La gueule des opposants, cependant, et la portée infime de leurs ressassements, de leurs ressentiments, ne laissent pas d’espoir sur ce bord, et une fois l’opium des chapelles profanes dissipé, quoi donc à se mettre sous la dent aiguisée, jamais rassasiée de promesses, d’ivresses, de tours de manège dernier cri ?

Un soupçon de passion, de lucidité, de rage et de partage, essayons cela, au cinéma et dans la supputée réalité, concorde provisoire de subjectivités synchrones – malheur à celui par qui le scandale épistémologique arrive, qui s’écarte de la doxa, qui n’assimile pas que rébellion = récupération ! –, film analogique soumis à des sauts imprévus, les griffes du mécanisme existentiel pouvant louper la perforation de l’unisson.

Oui, finalement, alors que la nuit tombe sans bruit sur la ville provinciale, dans cet hiver méconnaissable, félicitons-nous de nos faillites, réjouissons-nous à nos funérailles.

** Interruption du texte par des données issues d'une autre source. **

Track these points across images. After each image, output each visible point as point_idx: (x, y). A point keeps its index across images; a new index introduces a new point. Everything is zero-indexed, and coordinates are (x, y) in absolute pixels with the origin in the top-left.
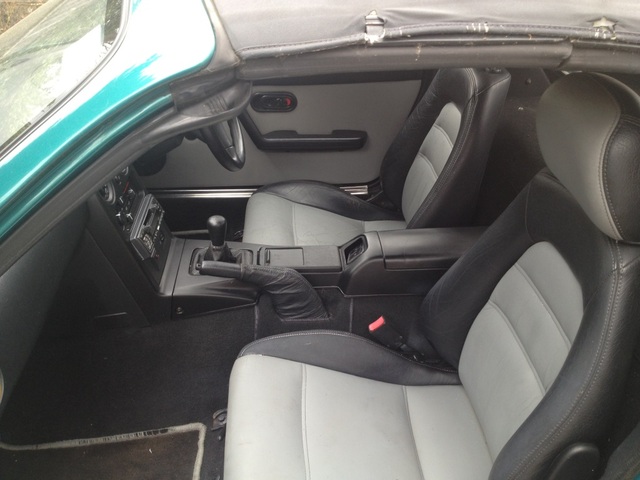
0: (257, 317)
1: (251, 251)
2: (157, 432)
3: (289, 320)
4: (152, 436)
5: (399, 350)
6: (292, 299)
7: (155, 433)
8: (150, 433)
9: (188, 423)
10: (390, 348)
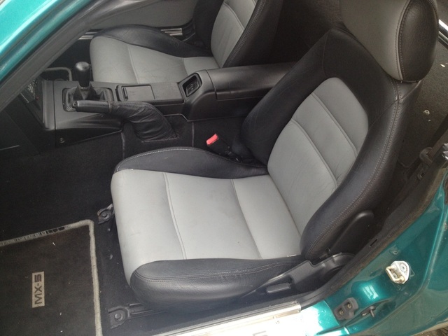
0: (124, 141)
1: (110, 89)
2: (57, 230)
3: (148, 141)
4: (53, 233)
5: (227, 156)
6: (149, 126)
7: (55, 231)
8: (51, 232)
9: (79, 221)
10: (221, 155)
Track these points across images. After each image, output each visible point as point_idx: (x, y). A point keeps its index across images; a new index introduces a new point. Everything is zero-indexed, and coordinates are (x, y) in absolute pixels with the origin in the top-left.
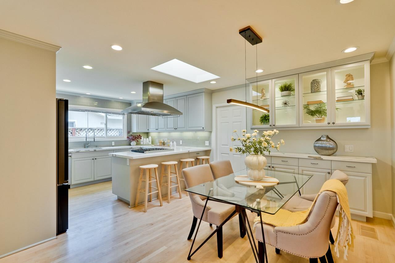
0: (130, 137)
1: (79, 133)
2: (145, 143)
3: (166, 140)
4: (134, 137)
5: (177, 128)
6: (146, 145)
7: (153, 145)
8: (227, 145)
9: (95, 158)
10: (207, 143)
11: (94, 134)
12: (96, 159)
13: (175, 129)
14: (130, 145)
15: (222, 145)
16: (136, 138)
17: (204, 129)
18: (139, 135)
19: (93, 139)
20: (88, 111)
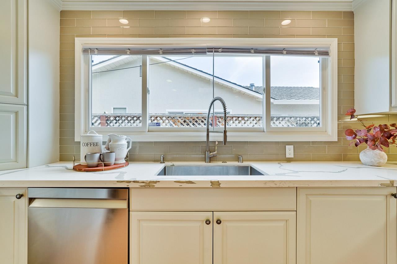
12: (219, 222)
19: (222, 134)
20: (214, 51)
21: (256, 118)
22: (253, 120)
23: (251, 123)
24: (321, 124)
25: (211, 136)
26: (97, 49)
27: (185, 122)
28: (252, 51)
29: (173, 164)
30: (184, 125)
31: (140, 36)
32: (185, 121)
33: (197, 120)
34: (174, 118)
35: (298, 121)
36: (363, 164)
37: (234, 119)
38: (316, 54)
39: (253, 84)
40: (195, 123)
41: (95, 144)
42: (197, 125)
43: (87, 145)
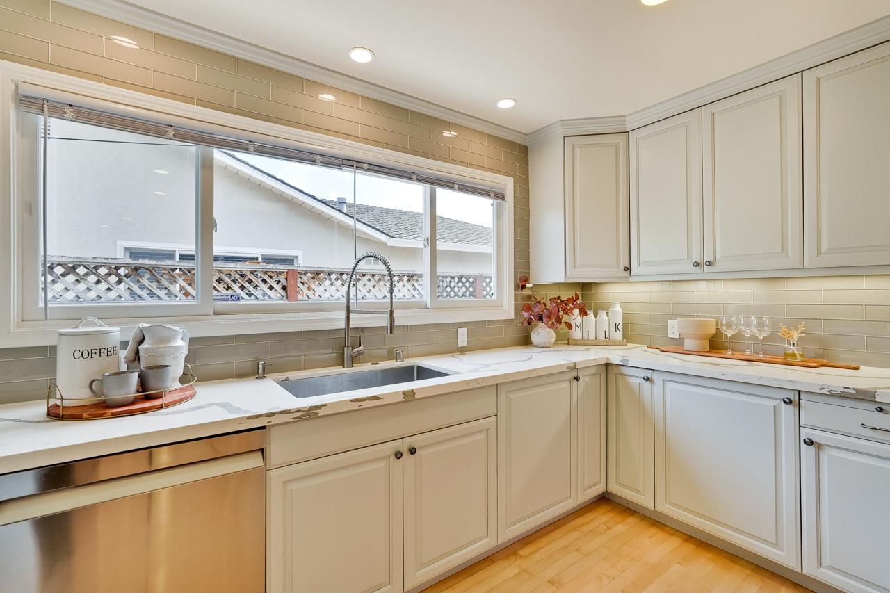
1: (309, 288)
2: (592, 336)
9: (408, 442)
12: (411, 451)
20: (355, 166)
22: (369, 280)
23: (364, 285)
24: (495, 294)
25: (355, 318)
26: (70, 105)
27: (220, 283)
28: (414, 177)
29: (288, 378)
30: (218, 291)
31: (201, 103)
33: (252, 277)
34: (189, 272)
35: (441, 283)
36: (535, 346)
37: (333, 277)
38: (492, 195)
39: (344, 199)
40: (247, 285)
41: (111, 352)
42: (251, 289)
43: (91, 354)
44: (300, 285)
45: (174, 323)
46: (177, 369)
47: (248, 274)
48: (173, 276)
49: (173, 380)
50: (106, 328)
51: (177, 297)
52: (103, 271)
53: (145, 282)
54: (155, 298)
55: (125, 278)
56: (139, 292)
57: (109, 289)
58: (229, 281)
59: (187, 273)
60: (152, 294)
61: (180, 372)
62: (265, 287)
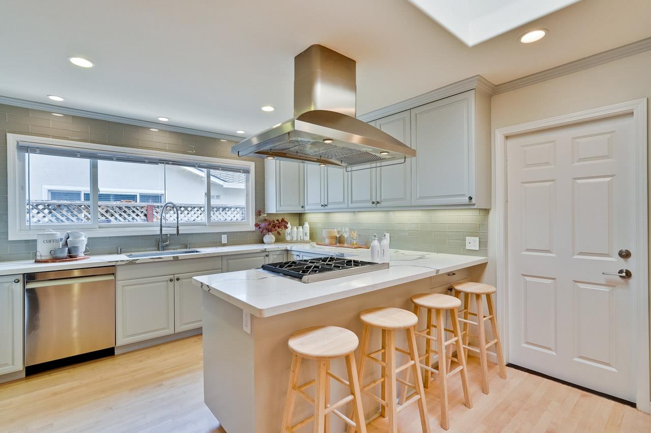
0: (263, 225)
2: (295, 239)
3: (346, 232)
4: (270, 224)
5: (378, 200)
6: (297, 242)
7: (314, 244)
8: (548, 251)
9: (176, 276)
10: (473, 243)
11: (178, 218)
12: (178, 279)
13: (373, 203)
14: (262, 242)
15: (528, 250)
16: (274, 226)
17: (473, 201)
18: (283, 220)
19: (176, 229)
20: (165, 163)
21: (200, 208)
22: (198, 210)
23: (195, 213)
24: (246, 219)
25: (164, 230)
26: (38, 148)
28: (197, 166)
32: (107, 212)
33: (126, 210)
38: (242, 171)
40: (123, 214)
41: (57, 241)
42: (126, 216)
43: (50, 241)
44: (155, 214)
45: (81, 231)
46: (82, 248)
47: (124, 207)
48: (81, 210)
49: (81, 252)
50: (55, 233)
51: (82, 220)
52: (41, 207)
53: (64, 212)
54: (70, 221)
55: (53, 211)
56: (61, 218)
57: (44, 217)
58: (113, 212)
59: (87, 207)
60: (68, 219)
61: (84, 250)
62: (134, 215)
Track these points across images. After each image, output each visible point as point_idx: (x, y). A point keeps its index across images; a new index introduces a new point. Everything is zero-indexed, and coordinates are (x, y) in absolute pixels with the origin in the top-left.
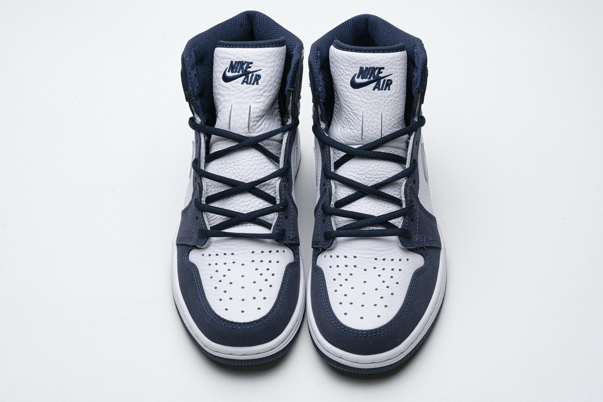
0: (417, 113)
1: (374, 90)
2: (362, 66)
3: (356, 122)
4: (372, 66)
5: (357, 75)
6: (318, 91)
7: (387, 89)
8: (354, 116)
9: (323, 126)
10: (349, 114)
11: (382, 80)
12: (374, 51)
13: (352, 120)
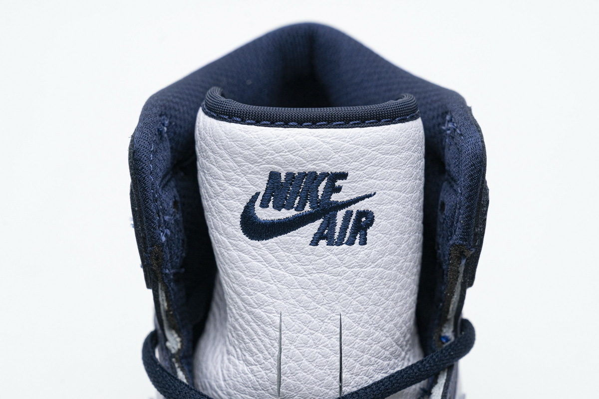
0: (451, 315)
1: (315, 242)
2: (277, 168)
3: (259, 342)
4: (309, 167)
5: (260, 197)
6: (155, 241)
7: (357, 241)
8: (254, 324)
9: (174, 342)
10: (241, 316)
11: (341, 214)
12: (314, 123)
13: (248, 334)
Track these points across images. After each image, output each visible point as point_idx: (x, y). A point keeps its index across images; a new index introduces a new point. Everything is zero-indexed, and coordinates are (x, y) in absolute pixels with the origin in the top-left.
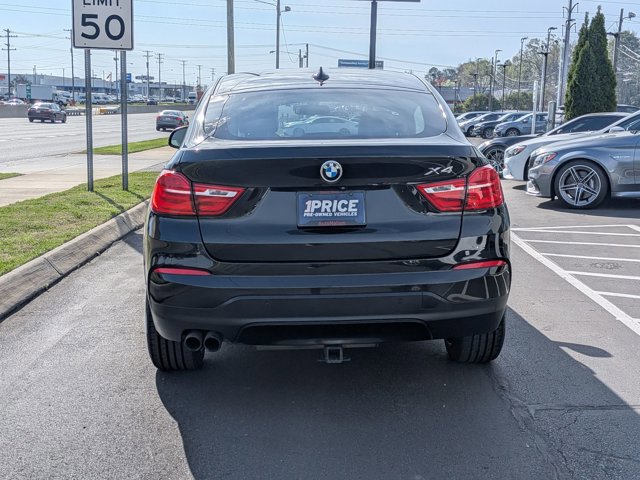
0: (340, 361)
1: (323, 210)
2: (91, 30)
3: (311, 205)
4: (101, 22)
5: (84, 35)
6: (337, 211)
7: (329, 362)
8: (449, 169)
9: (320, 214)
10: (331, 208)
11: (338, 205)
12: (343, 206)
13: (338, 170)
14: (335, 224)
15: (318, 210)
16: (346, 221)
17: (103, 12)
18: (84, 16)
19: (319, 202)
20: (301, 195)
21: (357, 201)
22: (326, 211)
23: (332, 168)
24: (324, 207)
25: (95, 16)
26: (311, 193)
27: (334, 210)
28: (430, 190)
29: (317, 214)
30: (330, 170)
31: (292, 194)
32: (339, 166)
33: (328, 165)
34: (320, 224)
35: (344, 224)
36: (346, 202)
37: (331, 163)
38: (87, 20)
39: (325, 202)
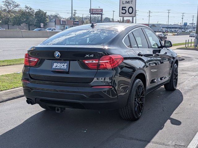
0: (59, 112)
1: (58, 66)
2: (124, 12)
3: (55, 64)
4: (127, 9)
5: (122, 13)
6: (61, 67)
7: (57, 112)
8: (92, 56)
9: (57, 67)
10: (60, 66)
11: (62, 65)
12: (63, 65)
13: (59, 54)
14: (60, 71)
15: (56, 66)
16: (63, 70)
17: (128, 6)
18: (123, 7)
19: (57, 64)
20: (53, 61)
21: (67, 64)
22: (58, 67)
23: (57, 54)
24: (58, 65)
25: (126, 7)
26: (55, 61)
27: (61, 66)
28: (86, 62)
29: (56, 67)
30: (56, 54)
31: (51, 61)
32: (59, 53)
33: (56, 53)
34: (56, 70)
35: (62, 71)
36: (64, 64)
37: (57, 52)
38: (123, 8)
39: (59, 64)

Le temps de changer, de se réveiller, de rugir et de serrer dans ses bras, se conjugue à l’indicatif, à l’envie, à l’arraché, foyer vif à nouveau volé afin de nous éclairer a giorno, de nous obscurcir contre l’aveuglement, de cautériser nos blessures – le meilleur reste à conquérir, à l’intérieur, en solitaire, à plusieurs, la fenêtre aventureuse ouverte au grand air.